[[ Exercise data open ]]

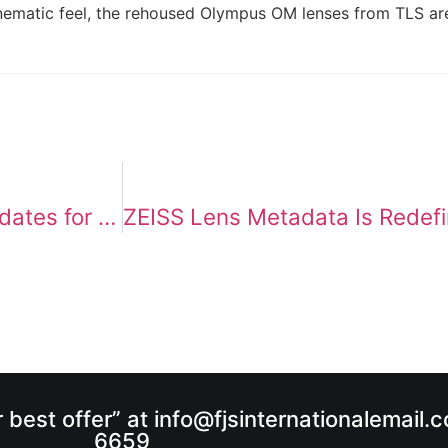
inematic feel, the rehoused Olympus OM lenses from TLS are
Sony Cine Line 2026: Major Firmware Updates for FX6, BURANO, and VENICE 2
r best offer” at info@fjsinternationalemail
6659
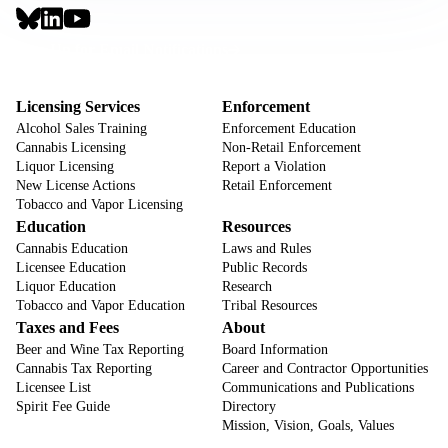
Social
Links
Footer
Sign Up for Email Notifications
CTA
Footer
Licensing Services
Enforcement
Alcohol Sales Training
Enforcement Education
Cannabis Licensing
Non-Retail Enforcement
Liquor Licensing
Report a Violation
New License Actions
Retail Enforcement
Tobacco and Vapor Licensing
Education
Resources
Cannabis Education
Laws and Rules
Licensee Education
Public Records
Liquor Education
Research
Tobacco and Vapor Education
Tribal Resources
Taxes and Fees
About
Beer and Wine Tax Reporting
Board Information
Cannabis Tax Reporting
Career and Contractor Opportunities
Licensee List
Communications and Publications
Spirit Fee Guide
Directory
Mission, Vision, Goals, Values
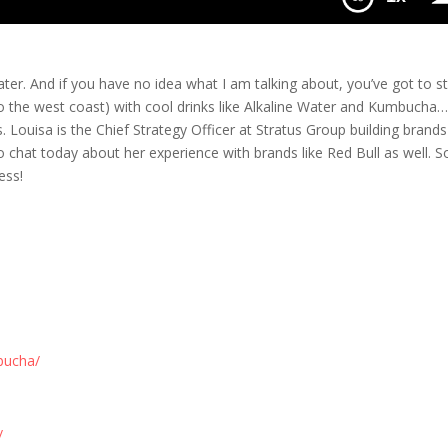
och & Water
ter. And if you have no idea what I am talking about, you’ve got to s
 to the west coast) with cool drinks like Alkaline Water and Kumbucha…
. Louisa is the Chief Strategy Officer at Stratus Group building brands 
chat today about her experience with brands like Red Bull as well. S
ess!
bucha/
/
/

[[ Exercise data closed ]]

The copy should hold only the lines from the one with "Report a Violation" through the one with "Group building brands", exactly as they stand above. Leave out the pictures.

Report a Violation
New License Actions
Retail Enforcement
Tobacco and Vapor Licensing
Education
Resources
Cannabis Education
Laws and Rules
Licensee Education
Public Records
Liquor Education
Research
Tobacco and Vapor Education
Tribal Resources
Taxes and Fees
About
Beer and Wine Tax Reporting
Board Information
Cannabis Tax Reporting
Career and Contractor Opportunities
Licensee List
Communications and Publications
Spirit Fee Guide
Directory
Mission, Vision, Goals, Values
och & Water
ter. And if you have no idea what I am talking about, you’ve got to s
 to the west coast) with cool drinks like Alkaline Water and Kumbucha…
. Louisa is the Chief Strategy Officer at Stratus Group building brands 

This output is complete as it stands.